3. Nestas crónicas recusei-me sempre a responder à pergunta: que
vem o Papa fazer a Fátima? Julguei que era melhor esperar para ver. Sabendo de
quem se trata, alimento o secreto desejo de uma boa surpresa.
Entretanto descobri que o Papa
Francisco publicou uma carta apostólica, em forma de Motu próprio, que transfere as competências sobre os Santuários
para o Pontifício Conselho para a Promoção da Nova Evangelização[viii]. É precisamente o que
mais falta em Fátima: tornar-se um centro propulsor de saída para o mundo e não
apenas de um altar de incenso.
São ridículas as
notícias colhidas ou veiculadas pelo Santuário sobre os cuidados com a figura
do Papa, a sua indumentária para celebrar, o cálice de ouro, a pala para o resguardar
do sol e outras futilidades do género. Parecem manifestar o propósito de
neutralizar, na Cova da Iria, o que Bergoglio trouxe de novo: uma Igreja de
saída para todas as periferias, com gosto da alegria do Evangelho, de uma
evangelização nova, libertadora, descrucificante.

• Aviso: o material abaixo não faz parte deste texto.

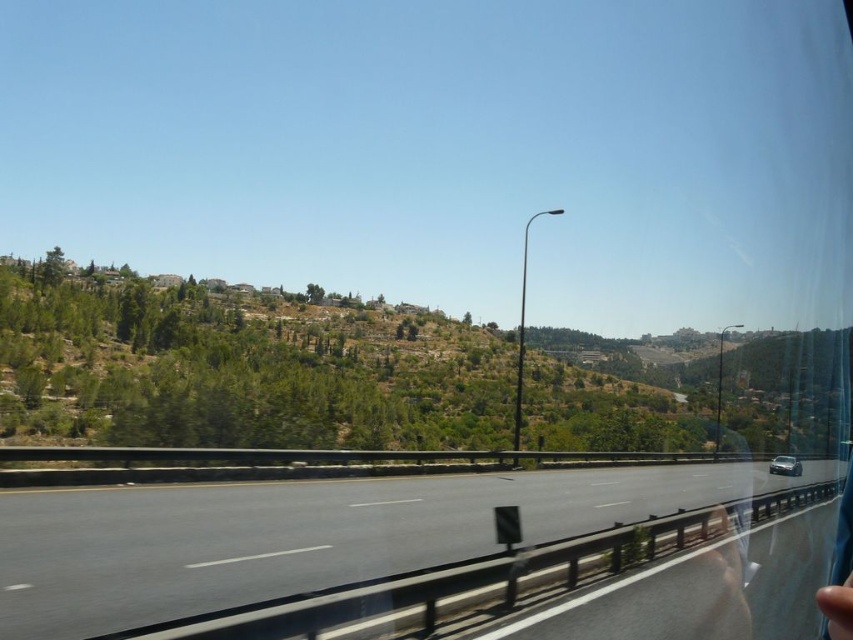
Question: Is black asphalt highway at center above silver metallic car at center?

Choices:
 (A) no
 (B) yes

Answer: (B)

Question: Which point appears farthest from the camera in this image?

Choices:
 (A) (48, 516)
 (B) (776, 456)

Answer: (B)

Question: Does black asphalt highway at center have a larger size compared to silver metallic car at center?

Choices:
 (A) yes
 (B) no

Answer: (A)

Question: Can you confirm if black asphalt highway at center is positioned above silver metallic car at center?

Choices:
 (A) no
 (B) yes

Answer: (B)

Question: Which of the following is the closest to the observer?

Choices:
 (A) silver metallic car at center
 (B) black asphalt highway at center

Answer: (B)

Question: Which point appears closest to the camera in this image?

Choices:
 (A) (549, 474)
 (B) (790, 465)

Answer: (A)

Frei Bento Domingues, O.P.
07.05.2017
[i] Rm 8, 31-39
[ii]
Jo 10, 18
[iii]
Act 4, 27-30; Cf. Simon Légasse/Peter Tomson, Qui a tué Jésus?,Cerf 2004; Nathan Leites, Le meurtre de Jésus moyen de salut?, Cerf 1982
[iv]
Cf. Lúcia de Jesus, Memórias, Edição
crítica de Cristina Sobral, Fátima 2016.
[v]
Cf. Act. 2, 22-36 //
[vi] Lc 4, 16-30
[vii] Lc 7
[viii]
L’ Osservatore Romano, 06.04.2017
Uma reflexão muito importante e extremamente oportuna.